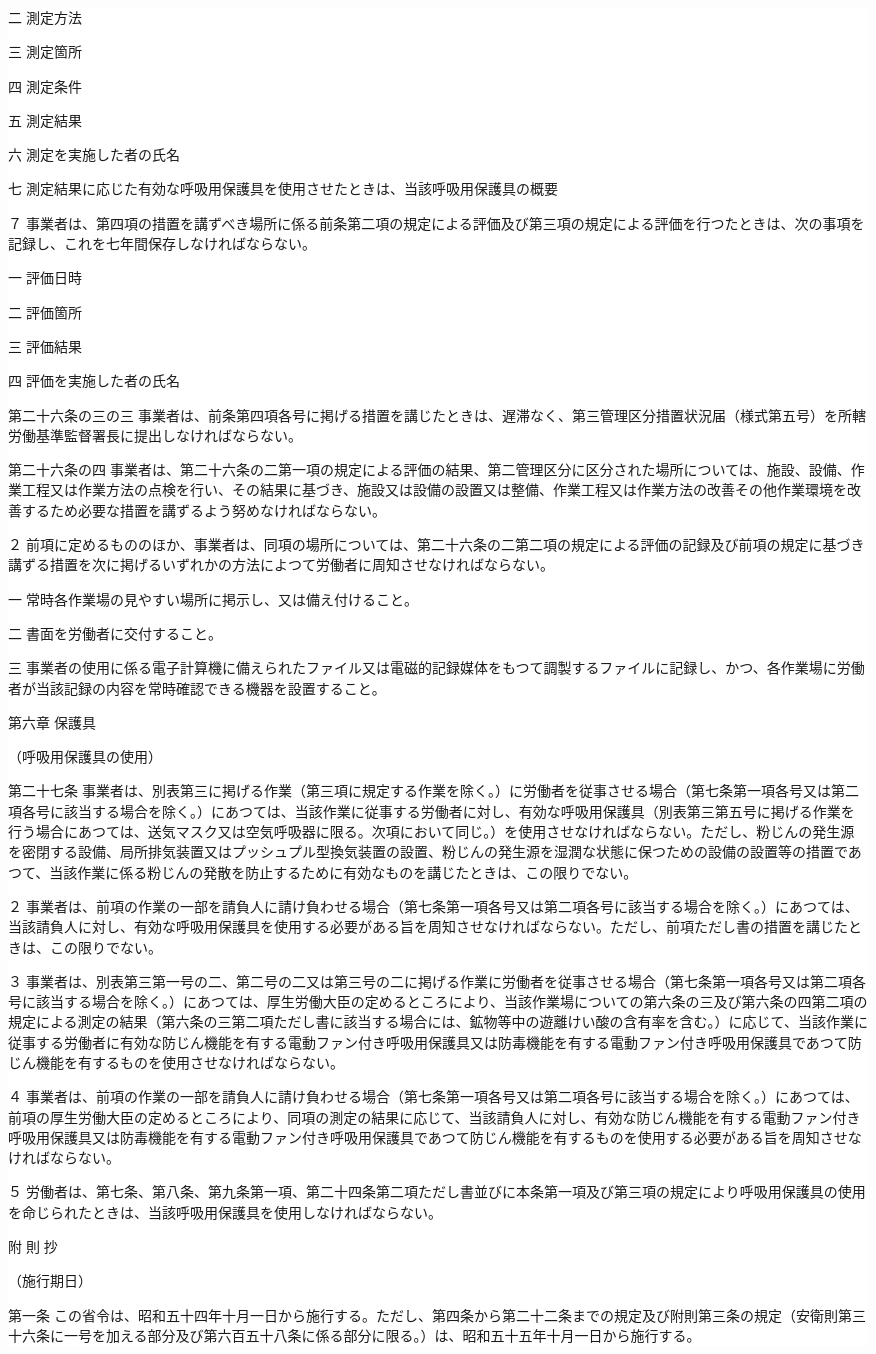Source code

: 二 測定方法

三 測定箇所

四 測定条件

五 測定結果

六 測定を実施した者の氏名

七 測定結果に応じた有効な呼吸用保護具を使用させたときは、当該呼吸用保護具の概要

７ 事業者は、第四項の措置を講ずべき場所に係る前条第二項の規定による評価及び第三項の規定による評価を行つたときは、次の事項を記録し、これを七年間保存しなければならない。

一 評価日時

二 評価箇所

三 評価結果

四 評価を実施した者の氏名

第二十六条の三の三 事業者は、前条第四項各号に掲げる措置を講じたときは、遅滞なく、第三管理区分措置状況届（様式第五号）を所轄労働基準監督署長に提出しなければならない。

第二十六条の四 事業者は、第二十六条の二第一項の規定による評価の結果、第二管理区分に区分された場所については、施設、設備、作業工程又は作業方法の点検を行い、その結果に基づき、施設又は設備の設置又は整備、作業工程又は作業方法の改善その他作業環境を改善するため必要な措置を講ずるよう努めなければならない。

２ 前項に定めるもののほか、事業者は、同項の場所については、第二十六条の二第二項の規定による評価の記録及び前項の規定に基づき講ずる措置を次に掲げるいずれかの方法によつて労働者に周知させなければならない。

一 常時各作業場の見やすい場所に掲示し、又は備え付けること。

二 書面を労働者に交付すること。

三 事業者の使用に係る電子計算機に備えられたファイル又は電磁的記録媒体をもつて調製するファイルに記録し、かつ、各作業場に労働者が当該記録の内容を常時確認できる機器を設置すること。

第六章 保護具

（呼吸用保護具の使用）

第二十七条 事業者は、別表第三に掲げる作業（第三項に規定する作業を除く。）に労働者を従事させる場合（第七条第一項各号又は第二項各号に該当する場合を除く。）にあつては、当該作業に従事する労働者に対し、有効な呼吸用保護具（別表第三第五号に掲げる作業を行う場合にあつては、送気マスク又は空気呼吸器に限る。次項において同じ。）を使用させなければならない。ただし、粉じんの発生源を密閉する設備、局所排気装置又はプッシュプル型換気装置の設置、粉じんの発生源を湿潤な状態に保つための設備の設置等の措置であつて、当該作業に係る粉じんの発散を防止するために有効なものを講じたときは、この限りでない。

２ 事業者は、前項の作業の一部を請負人に請け負わせる場合（第七条第一項各号又は第二項各号に該当する場合を除く。）にあつては、当該請負人に対し、有効な呼吸用保護具を使用する必要がある旨を周知させなければならない。ただし、前項ただし書の措置を講じたときは、この限りでない。

３ 事業者は、別表第三第一号の二、第二号の二又は第三号の二に掲げる作業に労働者を従事させる場合（第七条第一項各号又は第二項各号に該当する場合を除く。）にあつては、厚生労働大臣の定めるところにより、当該作業場についての第六条の三及び第六条の四第二項の規定による測定の結果（第六条の三第二項ただし書に該当する場合には、鉱物等中の遊離けい酸の含有率を含む。）に応じて、当該作業に従事する労働者に有効な防じん機能を有する電動ファン付き呼吸用保護具又は防毒機能を有する電動ファン付き呼吸用保護具であつて防じん機能を有するものを使用させなければならない。

４ 事業者は、前項の作業の一部を請負人に請け負わせる場合（第七条第一項各号又は第二項各号に該当する場合を除く。）にあつては、前項の厚生労働大臣の定めるところにより、同項の測定の結果に応じて、当該請負人に対し、有効な防じん機能を有する電動ファン付き呼吸用保護具又は防毒機能を有する電動ファン付き呼吸用保護具であつて防じん機能を有するものを使用する必要がある旨を周知させなければならない。

５ 労働者は、第七条、第八条、第九条第一項、第二十四条第二項ただし書並びに本条第一項及び第三項の規定により呼吸用保護具の使用を命じられたときは、当該呼吸用保護具を使用しなければならない。

附 則 抄

（施行期日）

第一条 この省令は、昭和五十四年十月一日から施行する。ただし、第四条から第二十二条までの規定及び附則第三条の規定（安衛則第三十六条に一号を加える部分及び第六百五十八条に係る部分に限る。）は、昭和五十五年十月一日から施行する。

*Task requirements*
If the data includes images, skip them and copy every line exactly.

*Task result*
Source code

: 二 測定方法

三 測定箇所

四 測定条件

五 測定結果

六 測定を実施した者の氏名

七 測定結果に応じた有効な呼吸用保護具を使用させたときは、当該呼吸用保護具の概要

７ 事業者は、第四項の措置を講ずべき場所に係る前条第二項の規定による評価及び第三項の規定による評価を行つたときは、次の事項を記録し、これを七年間保存しなければならない。

一 評価日時

二 評価箇所

三 評価結果

四 評価を実施した者の氏名

第二十六条の三の三 事業者は、前条第四項各号に掲げる措置を講じたときは、遅滞なく、第三管理区分措置状況届（様式第五号）を所轄労働基準監督署長に提出しなければならない。

第二十六条の四 事業者は、第二十六条の二第一項の規定による評価の結果、第二管理区分に区分された場所については、施設、設備、作業工程又は作業方法の点検を行い、その結果に基づき、施設又は設備の設置又は整備、作業工程又は作業方法の改善その他作業環境を改善するため必要な措置を講ずるよう努めなければならない。

２ 前項に定めるもののほか、事業者は、同項の場所については、第二十六条の二第二項の規定による評価の記録及び前項の規定に基づき講ずる措置を次に掲げるいずれかの方法によつて労働者に周知させなければならない。

一 常時各作業場の見やすい場所に掲示し、又は備え付けること。

二 書面を労働者に交付すること。

三 事業者の使用に係る電子計算機に備えられたファイル又は電磁的記録媒体をもつて調製するファイルに記録し、かつ、各作業場に労働者が当該記録の内容を常時確認できる機器を設置すること。

第六章 保護具

（呼吸用保護具の使用）

第二十七条 事業者は、別表第三に掲げる作業（第三項に規定する作業を除く。）に労働者を従事させる場合（第七条第一項各号又は第二項各号に該当する場合を除く。）にあつては、当該作業に従事する労働者に対し、有効な呼吸用保護具（別表第三第五号に掲げる作業を行う場合にあつては、送気マスク又は空気呼吸器に限る。次項において同じ。）を使用させなければならない。ただし、粉じんの発生源を密閉する設備、局所排気装置又はプッシュプル型換気装置の設置、粉じんの発生源を湿潤な状態に保つための設備の設置等の措置であつて、当該作業に係る粉じんの発散を防止するために有効なものを講じたときは、この限りでない。

２ 事業者は、前項の作業の一部を請負人に請け負わせる場合（第七条第一項各号又は第二項各号に該当する場合を除く。）にあつては、当該請負人に対し、有効な呼吸用保護具を使用する必要がある旨を周知させなければならない。ただし、前項ただし書の措置を講じたときは、この限りでない。

３ 事業者は、別表第三第一号の二、第二号の二又は第三号の二に掲げる作業に労働者を従事させる場合（第七条第一項各号又は第二項各号に該当する場合を除く。）にあつては、厚生労働大臣の定めるところにより、当該作業場についての第六条の三及び第六条の四第二項の規定による測定の結果（第六条の三第二項ただし書に該当する場合には、鉱物等中の遊離けい酸の含有率を含む。）に応じて、当該作業に従事する労働者に有効な防じん機能を有する電動ファン付き呼吸用保護具又は防毒機能を有する電動ファン付き呼吸用保護具であつて防じん機能を有するものを使用させなければならない。

４ 事業者は、前項の作業の一部を請負人に請け負わせる場合（第七条第一項各号又は第二項各号に該当する場合を除く。）にあつては、前項の厚生労働大臣の定めるところにより、同項の測定の結果に応じて、当該請負人に対し、有効な防じん機能を有する電動ファン付き呼吸用保護具又は防毒機能を有する電動ファン付き呼吸用保護具であつて防じん機能を有するものを使用する必要がある旨を周知させなければならない。

５ 労働者は、第七条、第八条、第九条第一項、第二十四条第二項ただし書並びに本条第一項及び第三項の規定により呼吸用保護具の使用を命じられたときは、当該呼吸用保護具を使用しなければならない。

附 則 抄

（施行期日）

第一条 この省令は、昭和五十四年十月一日から施行する。ただし、第四条から第二十二条までの規定及び附則第三条の規定（安衛則第三十六条に一号を加える部分及び第六百五十八条に係る部分に限る。）は、昭和五十五年十月一日から施行する。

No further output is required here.